I hope I could help you finding the right thing.

chris-scorpio commented 7 years ago

Thanks for info, the bundle arguments helped me out alot along with reading up loads on certificates etc.

FibreFoX commented 7 years ago

Does that mean this issue can be closed?

chris-scorpio commented 7 years ago

Yes it can be closed, but one last question - where did you see the parameter for signBundle as couldn't see it in the javapackager arguments section?

FibreFoX commented 7 years ago

The javapackager is the tool from the JDK, which accesses the internal libs, but the javafx-gradle-plugin accesses that API directly, like the javapackger does, which means that all CLI-parameters are not mapped one-to-one.

For finding all arguments, I have to look at the sourcecode of the bundlers.
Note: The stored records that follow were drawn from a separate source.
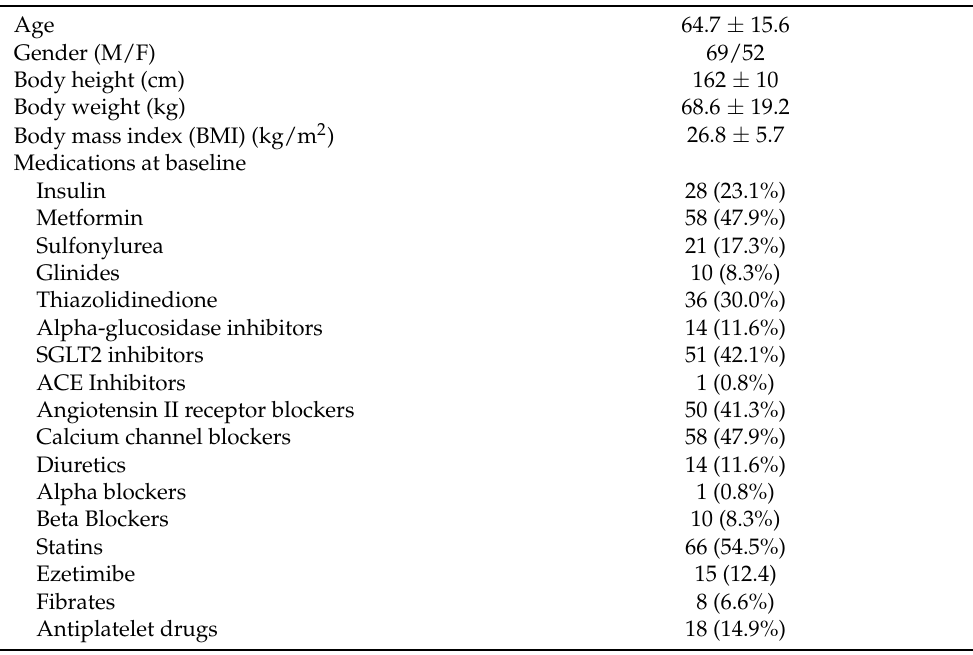
Table 1. Baseline characteristics of the patients (n =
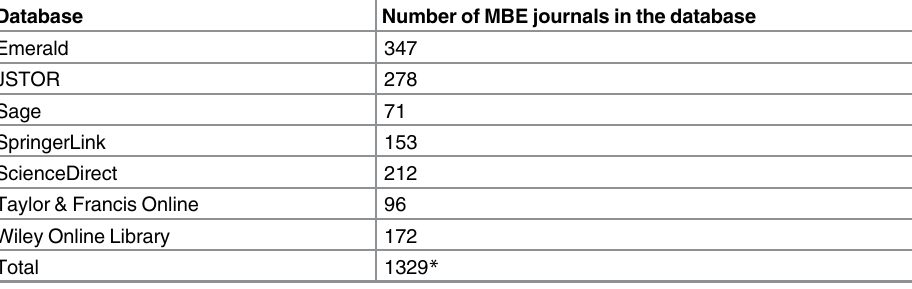
Table 1. List of databases in the retractions search.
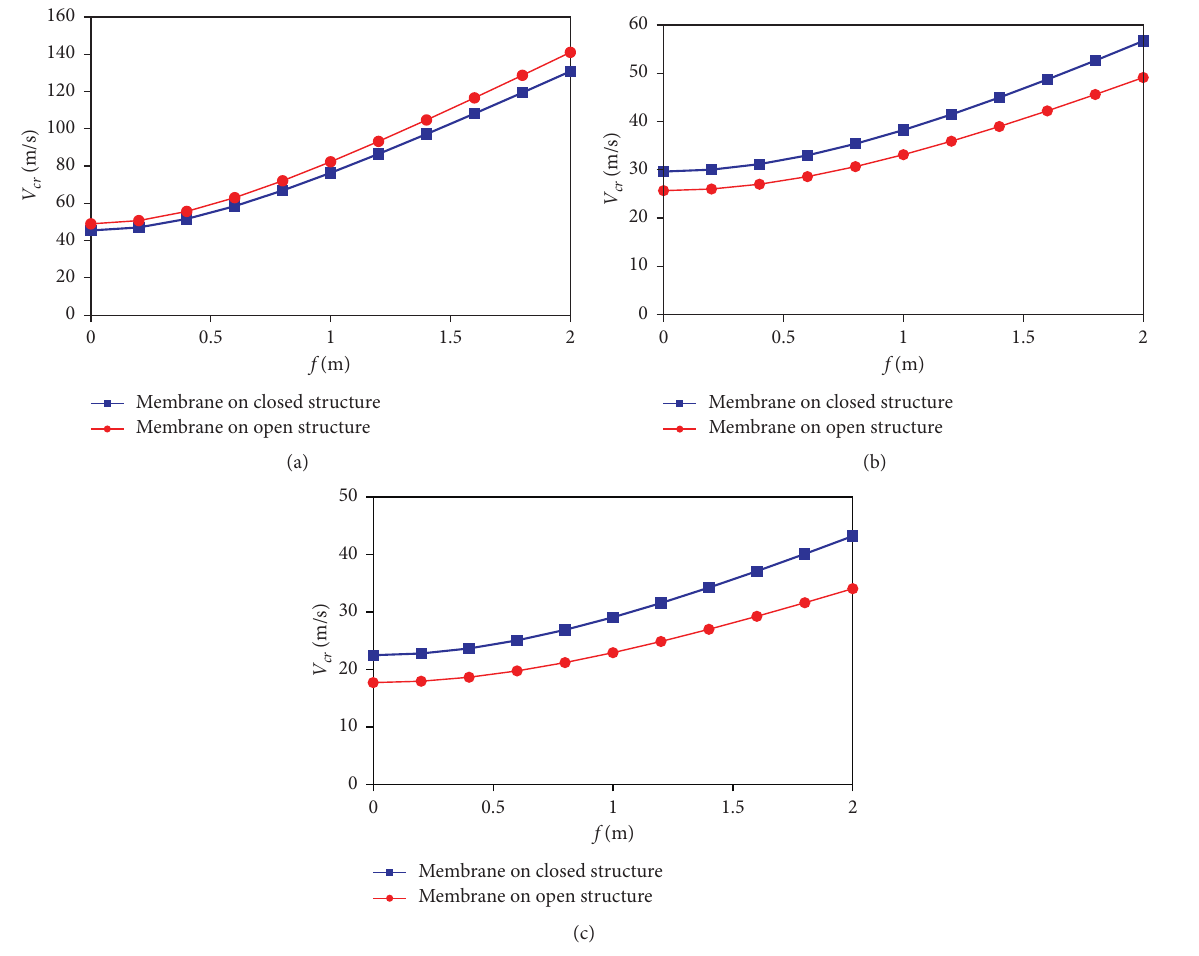
Figure 5: Curves of critical wind velocity with amplitude for two types roof models. (a) λ � 0.5. (b) λ � 1. (c) λ � 2. Table 3: Ratio of critical wind velocity of the membrane roof on the closed structure with and without considering geometric nonlinearity. f � 0.1 m f �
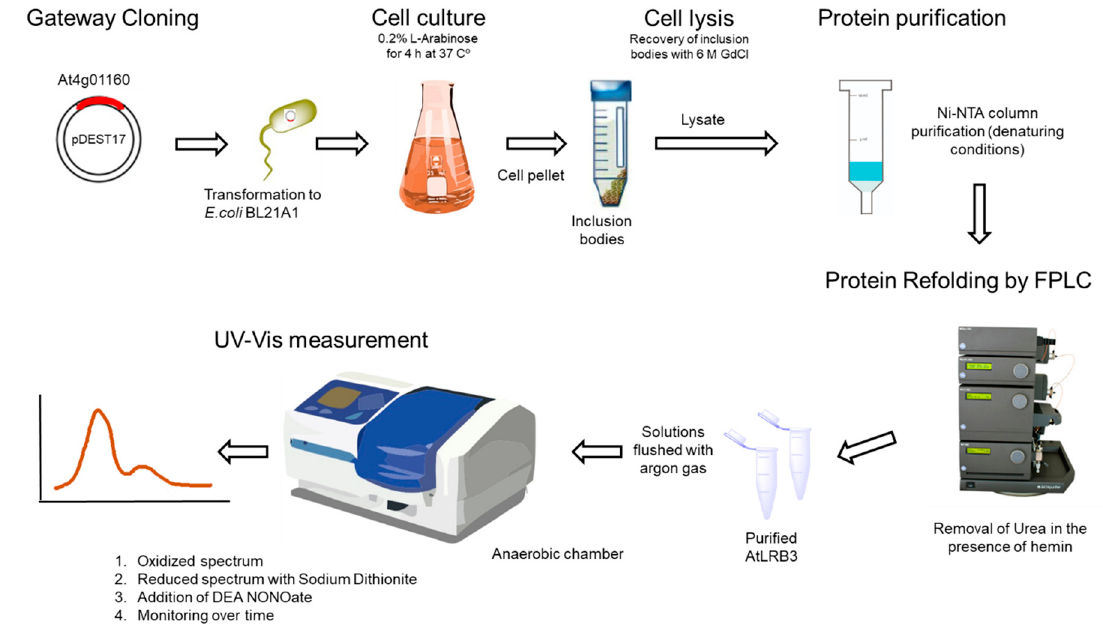
Figure 5. Flowchart for the generation of recombinant Light Response Bric-a-Brac/Tramtrack/Broad Complex (AtLRB3) proteins.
Some arguments are normal parameters, mosty ones which are often-used ones, and the others have to be provided via that special bundleArguments-property. There are 4 types of special bundlers, and one "PackagerLib" (which is responsible for creating that jfx-jar). You can look at the sourcecode where each type of bundler, sometimes it is hard to find them, because of inheritance.

bwRavencl commented 6 years ago

@FibreFoX first of all excuse me for summoning this already closed issue, but I have a question regarding your following statement, and maybe you can help me out here.

What is the idea of having SIGNED JARs when having native launchers? As far as I can tell, there is no benefit, as the native launcher loads the (bundled or locally installed) JRE via native library loading and runs your JAR-files normally. No technical benefit

I'm currently in the process of getting familiar with deploying Java apps as self contained applications, i.e. shipping a client application as an MSI with a self contained JVM. How can I assure that nobody is tampering with the jar files that are shipped with the native launcher? Shouldn't there be a way for the native launcher to verify a potential signature of the jars included in the application? I just did a quick test and replaced the jar file of my app with a modified one, containing some extra (potentially malicious) piece of code and the launcher ran it without complaining. Is there really no standard way to prevent this by signing the jars or "bind" the executable in any way to the jars it has been delivered with?